▶ EXTRAIT SOURCE
_____

#histoire #02 | Une vénitienne

Un journaliste : J’arpente le campo San Zanipolo depuis quelques jours. Je ne sais pas trop comment aborder mon reportage. Pour l’instant je m’immerge dans le quartier. Je me perds dans les ruelles autour du campo San Zanipolo comme disent les vénitiens. J’ai tenté d’interroger des commerçants et je leur ai demandé s’ils ont entendu parler de Liliana Magrini. Des regards vides, des haussements d’épaules, des hochements de têtes négatifs ont été les seules réponses à ma question. Alors je déambule, je m’imprègne des lieux qu’elle a arpentés entre la calle della Testa où je pense qu’elle a habité et ce campo tout proche qu’elle aimait tant. Je vais m’asseoir sur la terrasse de Rosa Salva et je l’imagine traversant le lieu, faisant claquer ses talons sur les dalles de pierre. Je ferme les yeux, je l’entends, je la vois.

_____

▶ OBJECTIF A
D'après l'extrait, pourquoi le journaliste se met-il à déambuler dans le quartier ? Répondez en une à trois phrases.

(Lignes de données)
_____

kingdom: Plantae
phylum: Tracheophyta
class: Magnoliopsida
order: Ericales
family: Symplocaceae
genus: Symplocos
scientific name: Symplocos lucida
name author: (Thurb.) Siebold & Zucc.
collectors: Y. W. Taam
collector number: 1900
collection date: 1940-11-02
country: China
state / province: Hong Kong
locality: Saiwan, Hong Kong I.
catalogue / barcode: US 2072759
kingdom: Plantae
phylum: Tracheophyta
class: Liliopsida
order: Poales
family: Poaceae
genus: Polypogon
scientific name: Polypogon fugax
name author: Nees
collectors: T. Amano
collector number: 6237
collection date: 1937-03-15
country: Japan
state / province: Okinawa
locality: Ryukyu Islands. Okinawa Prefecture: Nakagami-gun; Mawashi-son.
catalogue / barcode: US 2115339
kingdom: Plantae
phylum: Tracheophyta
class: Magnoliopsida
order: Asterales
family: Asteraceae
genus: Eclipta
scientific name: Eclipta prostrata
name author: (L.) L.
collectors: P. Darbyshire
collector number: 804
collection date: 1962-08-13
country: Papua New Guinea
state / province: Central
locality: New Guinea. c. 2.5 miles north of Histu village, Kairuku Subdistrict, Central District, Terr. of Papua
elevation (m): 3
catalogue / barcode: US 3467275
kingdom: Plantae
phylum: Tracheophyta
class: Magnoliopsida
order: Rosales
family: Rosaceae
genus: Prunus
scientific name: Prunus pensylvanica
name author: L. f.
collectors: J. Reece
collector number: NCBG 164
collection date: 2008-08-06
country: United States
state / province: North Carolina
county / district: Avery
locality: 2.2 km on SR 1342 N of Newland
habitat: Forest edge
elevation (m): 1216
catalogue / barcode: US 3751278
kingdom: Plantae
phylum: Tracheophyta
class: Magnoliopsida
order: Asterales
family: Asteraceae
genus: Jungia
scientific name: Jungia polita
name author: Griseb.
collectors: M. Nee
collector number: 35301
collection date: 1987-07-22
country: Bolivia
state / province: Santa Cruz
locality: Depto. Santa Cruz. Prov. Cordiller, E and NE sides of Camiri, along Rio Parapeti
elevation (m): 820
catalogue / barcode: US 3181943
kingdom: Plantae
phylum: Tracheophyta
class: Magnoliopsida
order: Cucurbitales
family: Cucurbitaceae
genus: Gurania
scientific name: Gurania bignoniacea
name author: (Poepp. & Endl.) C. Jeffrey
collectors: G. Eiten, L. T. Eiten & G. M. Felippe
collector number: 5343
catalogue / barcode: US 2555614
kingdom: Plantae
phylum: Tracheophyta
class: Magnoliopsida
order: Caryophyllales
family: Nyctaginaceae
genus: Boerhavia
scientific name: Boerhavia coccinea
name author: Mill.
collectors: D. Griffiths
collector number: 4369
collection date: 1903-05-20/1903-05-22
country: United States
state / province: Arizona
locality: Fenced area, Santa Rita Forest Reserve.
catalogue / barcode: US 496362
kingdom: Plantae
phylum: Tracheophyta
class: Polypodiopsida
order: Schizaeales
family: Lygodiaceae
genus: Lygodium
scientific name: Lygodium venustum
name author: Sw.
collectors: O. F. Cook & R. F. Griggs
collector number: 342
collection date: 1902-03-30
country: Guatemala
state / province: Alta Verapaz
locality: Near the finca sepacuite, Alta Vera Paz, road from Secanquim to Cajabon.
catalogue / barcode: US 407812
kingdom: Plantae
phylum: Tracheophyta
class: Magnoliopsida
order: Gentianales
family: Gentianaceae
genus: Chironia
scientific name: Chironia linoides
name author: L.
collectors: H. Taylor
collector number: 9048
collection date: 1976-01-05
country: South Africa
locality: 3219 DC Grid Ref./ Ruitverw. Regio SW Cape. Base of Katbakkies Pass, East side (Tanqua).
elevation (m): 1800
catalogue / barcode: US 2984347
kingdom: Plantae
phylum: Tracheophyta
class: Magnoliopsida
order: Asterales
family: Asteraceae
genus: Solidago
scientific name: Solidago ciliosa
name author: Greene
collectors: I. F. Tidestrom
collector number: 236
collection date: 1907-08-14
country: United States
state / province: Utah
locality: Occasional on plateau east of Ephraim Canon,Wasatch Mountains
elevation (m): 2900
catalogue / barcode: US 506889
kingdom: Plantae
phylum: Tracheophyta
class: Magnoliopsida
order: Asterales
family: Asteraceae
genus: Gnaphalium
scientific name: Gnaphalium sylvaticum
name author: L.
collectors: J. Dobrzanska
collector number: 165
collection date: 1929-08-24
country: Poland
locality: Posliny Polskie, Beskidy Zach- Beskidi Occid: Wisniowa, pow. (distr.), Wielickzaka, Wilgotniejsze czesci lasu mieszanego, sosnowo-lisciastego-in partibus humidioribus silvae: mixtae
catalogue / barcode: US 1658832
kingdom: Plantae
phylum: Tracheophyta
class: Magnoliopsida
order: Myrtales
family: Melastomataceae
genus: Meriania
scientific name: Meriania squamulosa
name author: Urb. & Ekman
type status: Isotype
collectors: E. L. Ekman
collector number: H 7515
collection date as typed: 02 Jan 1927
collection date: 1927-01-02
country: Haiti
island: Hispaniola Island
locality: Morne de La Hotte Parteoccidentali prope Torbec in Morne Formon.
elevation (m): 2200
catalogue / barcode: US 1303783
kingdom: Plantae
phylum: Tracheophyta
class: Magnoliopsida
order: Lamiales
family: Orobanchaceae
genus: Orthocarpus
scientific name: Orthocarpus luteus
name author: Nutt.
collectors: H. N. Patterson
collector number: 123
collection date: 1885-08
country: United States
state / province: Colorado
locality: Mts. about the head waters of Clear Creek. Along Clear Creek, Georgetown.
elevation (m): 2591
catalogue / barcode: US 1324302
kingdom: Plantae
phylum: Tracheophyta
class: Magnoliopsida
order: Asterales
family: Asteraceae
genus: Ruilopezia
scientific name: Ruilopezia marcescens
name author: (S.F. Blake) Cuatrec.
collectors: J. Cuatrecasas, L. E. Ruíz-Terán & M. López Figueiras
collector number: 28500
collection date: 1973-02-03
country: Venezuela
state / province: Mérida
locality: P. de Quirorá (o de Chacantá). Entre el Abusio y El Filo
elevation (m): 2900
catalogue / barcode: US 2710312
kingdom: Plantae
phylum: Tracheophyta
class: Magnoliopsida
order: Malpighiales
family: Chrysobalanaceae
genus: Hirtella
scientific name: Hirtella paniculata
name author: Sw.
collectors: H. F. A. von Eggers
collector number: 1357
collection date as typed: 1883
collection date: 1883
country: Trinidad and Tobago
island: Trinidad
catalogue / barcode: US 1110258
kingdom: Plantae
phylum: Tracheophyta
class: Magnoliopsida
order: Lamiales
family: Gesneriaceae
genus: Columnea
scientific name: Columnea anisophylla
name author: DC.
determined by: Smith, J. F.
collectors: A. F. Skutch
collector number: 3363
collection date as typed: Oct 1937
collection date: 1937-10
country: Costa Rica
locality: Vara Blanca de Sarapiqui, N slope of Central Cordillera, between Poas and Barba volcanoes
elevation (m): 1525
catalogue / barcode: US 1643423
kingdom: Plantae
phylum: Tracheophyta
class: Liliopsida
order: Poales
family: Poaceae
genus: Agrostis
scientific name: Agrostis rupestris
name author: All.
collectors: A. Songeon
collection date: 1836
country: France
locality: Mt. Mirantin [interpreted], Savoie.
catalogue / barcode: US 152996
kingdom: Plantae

_____

▶ OBJECTIF B
Extrayez des entrées, s'il vous plaît, les lignes reproduites à l'identique : commencez à celle qui contient "collectors: H. N. Patterson" et arrêtez-vous après celle qui contient "genus: Ruilopezia".

▶ RÉPONSE RÉDIGÉE A
Il déambule parce que les commerçants qu'il a interrogés sur Liliana Magrini ne lui ont rien appris. Il n'a obtenu pour toute réponse que des regards vides, des haussements d'épaules et des hochements de tête négatifs.

▶ RÉPONSE RÉDIGÉE B
collectors: H. N. Patterson
collector number: 123
collection date: 1885-08
country: United States
state / province: Colorado
locality: Mts. about the head waters of Clear Creek. Along Clear Creek, Georgetown.
elevation (m): 2591
catalogue / barcode: US 1324302
kingdom: Plantae
phylum: Tracheophyta
class: Magnoliopsida
order: Asterales
family: Asteraceae
genus: Ruilopezia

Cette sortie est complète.